Increasing Recovery of Phosphorylated Peptides Using ACQUITY PREMIER Technology Featuring MaxPeak High Performance Surfaces

Significance of the Topic

Phosphorylated peptides often interact with exposed metal surfaces in liquid chromatography systems, leading to sample loss, distorted peak shapes, and compromised reproducibility. These effects become critical when analyte levels are very low, such as in proteomics workflows or trace‐level pharmaceutical analyses. Mitigating metal‐induced adsorption is therefore essential to ensure accurate quantitation, reliable method performance, and high laboratory throughput.

Objectives and Overview of the Study

This application note evaluates the performance gains achieved by integrating Waters’ ACQUITY PREMIER Solution featuring MaxPeak High Performance Surfaces (HPS) into a reversed‐phase LC–MS workflow. The study compares three hardware configurations: a conventional LC system with stainless‐steel column, a conventional system equipped with an ACQUITY PREMIER column, and the full ACQUITY PREMIER Solution. The primary goal was to quantify improvements in the recovery, peak shape, and detector response of a model phosphorylated peptide at trace‐level injection amounts.

Methodology and Instrumentation

A singly phosphorylated peptide (VNQIGpTLSESIK, monoisotopic mass 1368.68 Da) was injected at 2 µL (3 pmol/µL) onto an RPLC column using a 1.85 % B/min gradient (mobile phase A: water/0.1 % formic acid; B: acetonitrile/0.1 % formic acid). Data were acquired in selected‐ion recording (SIR) mode on a single‐quadrupole mass detector. Peak integration was performed using Empower 3 software.

Used Instrumentation

• ACQUITY UPLC H-Class PLUS Bio System (conventional configuration)
• ACQUITY PREMIER System with MaxPeak HPS technology
• ACQUITY UPLC CSH C18 Column (stainless‐steel hardware)
• ACQUITY PREMIER Peptide CSH C18 Column (MaxPeak HPS treated)
• ACQUITY QDa Single-Quadrupole Mass Detector
• Empower 3 Chromatography Data System

Main Results and Discussion

The conventional setup produced a broad, tailing peak with a maximum signal of 1.1×10^6 ion counts for an 8 ng on‐column load. Substituting the column hardware with MaxPeak HPS treatment improved peak symmetry and yielded an eightfold increase in signal intensity (9.3×10^6 ion counts). Implementing the full ACQUITY PREMIER Solution further enhanced recovery, delivering a tenfold boost (1.1×10^7 ion counts) compared to the stainless‐steel configuration. Quantitative analysis of peak area as a function of surface exposure indicated a twofold increase in recovery from column surfaces alone and an additional 25 % gain when the entire flow path featured HPS treatment.

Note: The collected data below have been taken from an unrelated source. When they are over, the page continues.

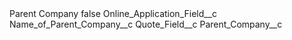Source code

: <?xml version="1.0" encoding="UTF-8"?>
<CustomMetadata xmlns="http://soap.sforce.com/2006/04/metadata" xmlns:xsi="http://www.w3.org/2001/XMLSchema-instance" xmlns:xsd="http://www.w3.org/2001/XMLSchema">
    <label>Parent Company</label>
    <protected>false</protected>
    <values>
        <field>Online_Application_Field__c</field>
        <value xsi:type="xsd:string">Name_of_Parent_Company__c</value>
    </values>
    <values>
        <field>Quote_Field__c</field>
        <value xsi:type="xsd:string">Parent_Company__c</value>
    </values>
</CustomMetadata>
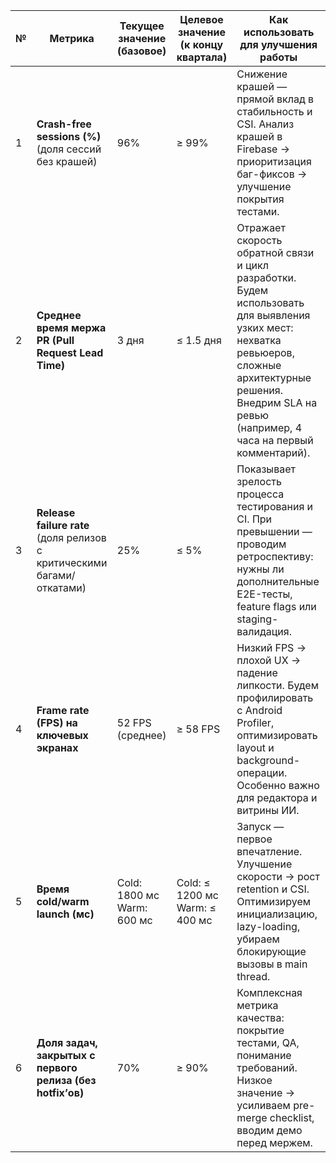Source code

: 

| № | Метрика | Текущее значение (базовое) | Целевое значение (к концу квартала) | Как использовать для улучшения работы |
|---|--------|----------------------------|-------------------------------------|----------------------------------------|
| 1 | **Crash-free sessions (%)**<br>(доля сессий без крашей) | 96% | ≥ 99% | Снижение крашей — прямой вклад в стабильность и CSI. Анализ крашей в Firebase → приоритизация баг-фиксов → улучшение покрытия тестами. |
| 2 | **Среднее время мержа PR (Pull Request Lead Time)** | 3 дня | ≤ 1.5 дня | Отражает скорость обратной связи и цикл разработки. Будем использовать для выявления узких мест: нехватка ревьюеров, сложные архитектурные решения. Внедрим SLA на ревью (например, 4 часа на первый комментарий). |
| 3 | **Release failure rate**<br>(доля релизов с критическими багами/откатами) | 25% | ≤ 5% | Показывает зрелость процесса тестирования и CI. При превышении — проводим ретроспективу: нужны ли дополнительные E2E-тесты, feature flags или staging-валидация. |
| 4 | **Frame rate (FPS) на ключевых экранах** | 52 FPS (среднее) | ≥ 58 FPS | Низкий FPS → плохой UX → падение липкости. Будем профилировать с Android Profiler, оптимизировать layout и background-операции. Особенно важно для редактора и витрины ИИ. |
| 5 | **Время cold/warm launch (мс)** | Cold: 1800 мс<br>Warm: 600 мс | Cold: ≤ 1200 мс<br>Warm: ≤ 400 мс | Запуск — первое впечатление. Улучшение скорости → рост retention и CSI. Оптимизируем инициализацию, lazy-loading, убираем блокирующие вызовы в main thread. |
| 6 | **Доля задач, закрытых с первого релиза (без hotfix’ов)** | 70% | ≥ 90% | Комплексная метрика качества: покрытие тестами, QA, понимание требований. Низкое значение → усиливаем pre-merge checklist, вводим демо перед мержем. |
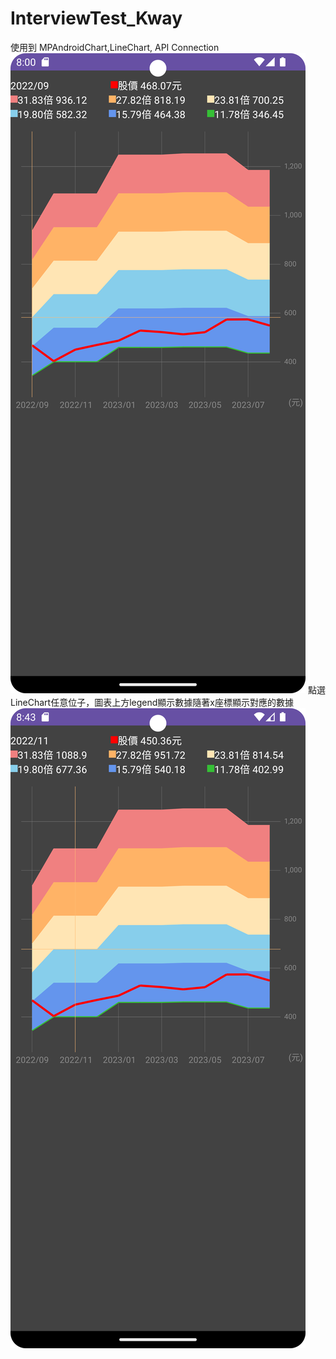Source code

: # InterviewTest_Kway
使用到 MPAndroidChart,LineChart, API Connection
![image](https://github.com/motosyou1996/InterviewTest_Kway/blob/master/app/src/main/res/drawable/Demo1.png)
點選LineChart任意位子，圖表上方legend顯示數據隨著x座標顯示對應的數據
![image](https://github.com/motosyou1996/InterviewTest_Kway/blob/master/app/src/main/res/drawable/Demo2.png)
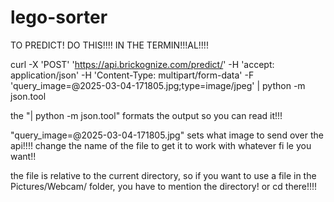 # lego-sorter

TO PREDICT! DO THIS!!!! IN THE TERMIN!!!AL!!!!

curl -X 'POST'   'https://api.brickognize.com/predict/'   -H 'accept: application/json'   -H 'Content-Type: multipart/form-data'   -F 'query_image=@2025-03-04-171805.jpg;type=image/jpeg' | python -m json.tool

the "| python -m json.tool" formats the output so you can read it!!!

"query_image=@2025-03-04-171805.jpg" sets what image to send over the api!!!!
change the name of  the file to get it to work with whatever fi le you want!!

the file is relative to the current directory, so if you want to use a file in the Pictures/Webcam/ folder, you have to mention the directory! or cd there!!!!
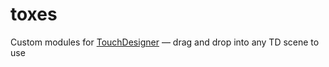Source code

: # toxes

Custom modules for [TouchDesigner](https://www.derivative.ca/) — drag and drop into any TD scene to use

Benefits and Practical Applications

By minimizing non-specific adsorption, the ACQUITY PREMIER Solution with MaxPeak HPS technology offers:

• Enhanced sensitivity and signal intensity for metal-sensitive analytes
• Sharper peak shapes with reduced tailing
• Greater reproducibility in trace-level determinations
• Streamlined method development and faster time to results

Future Trends and Potential Applications

Advances in surface passivation technologies are poised to expand their use beyond phosphopeptide analysis to other metal-sensitive molecules, such as carboxylated metabolites and nucleotides. Integration with high-throughput proteomics platforms and automated workflows will further enhance sample preservation and data quality. Ongoing research into novel coating chemistries may enable even broader compatibility with diverse chromatographic and mass spectrometric conditions.

Conclusion

Waters’ ACQUITY PREMIER Solution featuring MaxPeak High Performance Surfaces effectively addresses metal-induced adsorption challenges in LC–MS analysis of phosphorylated peptides. By improving recovery, peak shape, and reproducibility at trace levels, this integrated hardware approach enhances data quality and laboratory productivity, facilitating robust quantitative assays in pharmaceutical development and proteomic research.